Si vous jetiez un oeil sur la liste des chansons qu'a interprétées James Taylor hier soir à Wilfrid-Pelletier, vous pourriez avoir l'impression que le grand sec du Massachusetts avait renoncé à surprendre son public. Pourtant, ce premier de deux spectacles en autant de soirs était assez différent de celui qu'il a donné au Centre Bell il y a quatre ans.

Après la délicieusement rockabilly Slap Leather, le chanteur pince-sans-rire a présenté son pianiste Larry Goldings qui venait de prendre son accordéon en disant: «Ça vous prouve à quel point il est prêt à se sacrifier pour ce spectacle, surtout pour vous amateurs de jazz.» Il y avait bien çà et là dans cette soirée quelques effluves de jazz, notamment dans le blues plus cool et moins rentre-dedans qu'à l'habitude de Steamroller, mais c'était d'abord un show où la musique, toutes catégories confondues, était à l'avant-plan.

Je pense à cette Country Road plus musclée, plus électrique que la jolie chanson qu'on connaît par coeur.
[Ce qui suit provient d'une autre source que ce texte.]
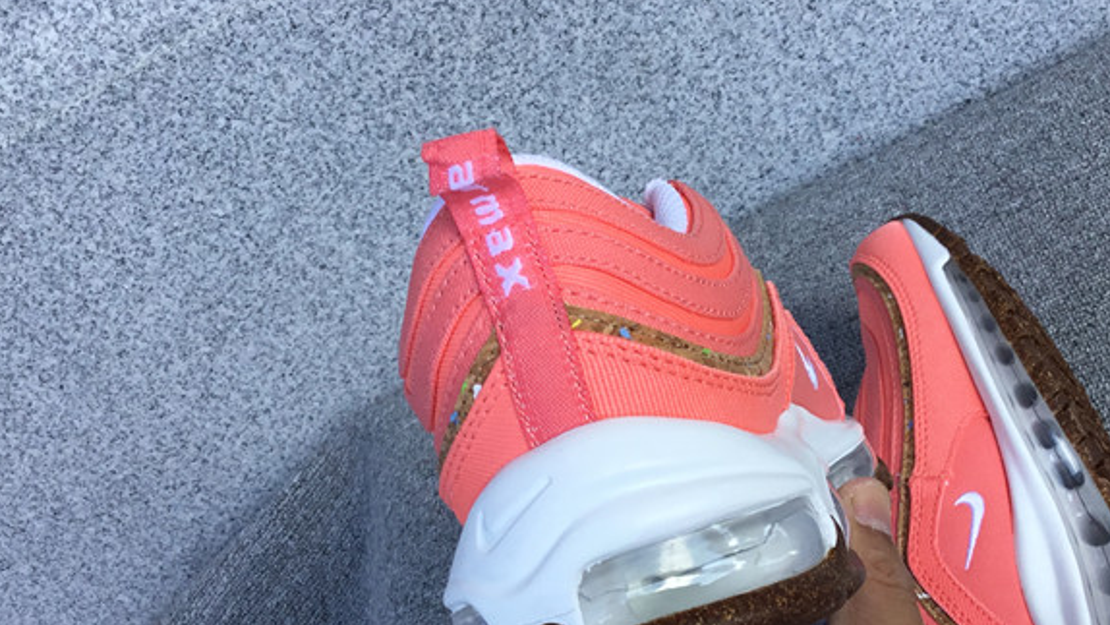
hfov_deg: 39.1
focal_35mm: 53
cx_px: 613
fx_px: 1560
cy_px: 289
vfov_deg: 22.6
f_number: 2.4
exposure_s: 1/292
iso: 25
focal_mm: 3.3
Ou aux moments où Taylor donnait congé à ses quatre chanteurs, son saxophoniste et son trompettiste, et plutôt que de nous entraîner dans un bivouac acoustique, nous mijotait une musique riche, organique, où la pedal steel du nouveau guitariste Dean Parks était en évidence.

Toutefois la bande des 12 était rassemblée pour The Frozen Man et sa délicate montée musicale progressive. Taylor nous avait dit que son grand groupe lui avait manqué et lui a donné plusieurs occasions de s'exprimer, comme l'ont fait le batteur Steve Gadd dans Country Road et les cuivres pendant Mexico.
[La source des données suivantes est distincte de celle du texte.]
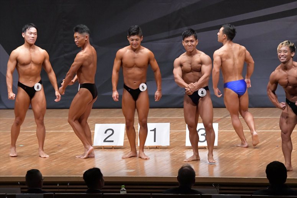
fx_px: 1666
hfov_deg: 10.2
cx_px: 148
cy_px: 99
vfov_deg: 6.8
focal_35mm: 202
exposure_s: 1/400
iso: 8000
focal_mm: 135
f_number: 5.6
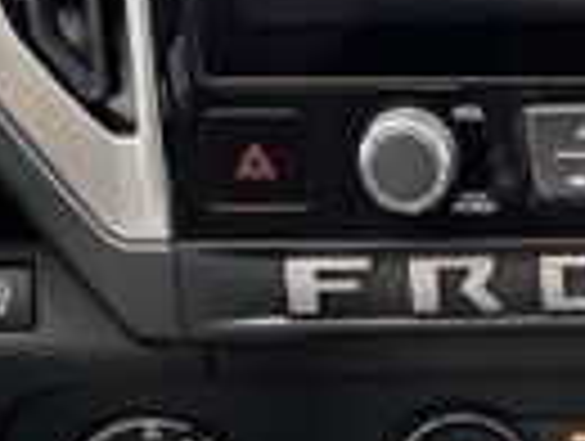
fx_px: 3200
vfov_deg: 7.6
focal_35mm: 189
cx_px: 666
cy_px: 864
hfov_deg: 10.3
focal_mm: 6.76
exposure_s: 1/105
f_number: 1.78
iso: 200
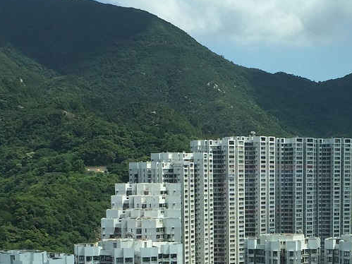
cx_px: 265
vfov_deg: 15.4
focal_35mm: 93
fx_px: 945
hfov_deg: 20.9
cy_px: 306
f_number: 2.2
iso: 32
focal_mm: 4.15
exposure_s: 1/1163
Évidemment, nous avons eu droit à des moments où la guitare acoustique et la voix de Taylor occupaient tout l'espace, à d'autres où les harmonies vocales de Taylor et ses quatre amis nous transportaient et à d'autres, enfin, où le chanteur s'amusait avec son public complice en lui causant en français à l'occasion. Mais, curieusement, il était moins bavard qu'il l'avait été dans l'immensité du Centre Bell les deux fois précédentes.

C'est en première partie de soirée que nous avons eu droit aux classiques Carolina In My Mind, Sweet Baby James et Fire and Rain. Taylor savait trop bien qu'il lui restait suffisamment de munitions (Shower the People, How Sweet It Is...) pour s'assurer qu'on lui réclame un rappel au cours duquel sa femme le rejoindrait pour le gros clin d'oeil du Twist de Chubby Checker.

Suffisamment de chansons qui font du bien pour que son public rentre à la maison le sourire aux lèvres. Et ce, même si le grand snoro n'a pas chanté You've Got a Friend que rêvait d'entendre ma voisine. Peut-être l'a-t-il gardée pour ce soir?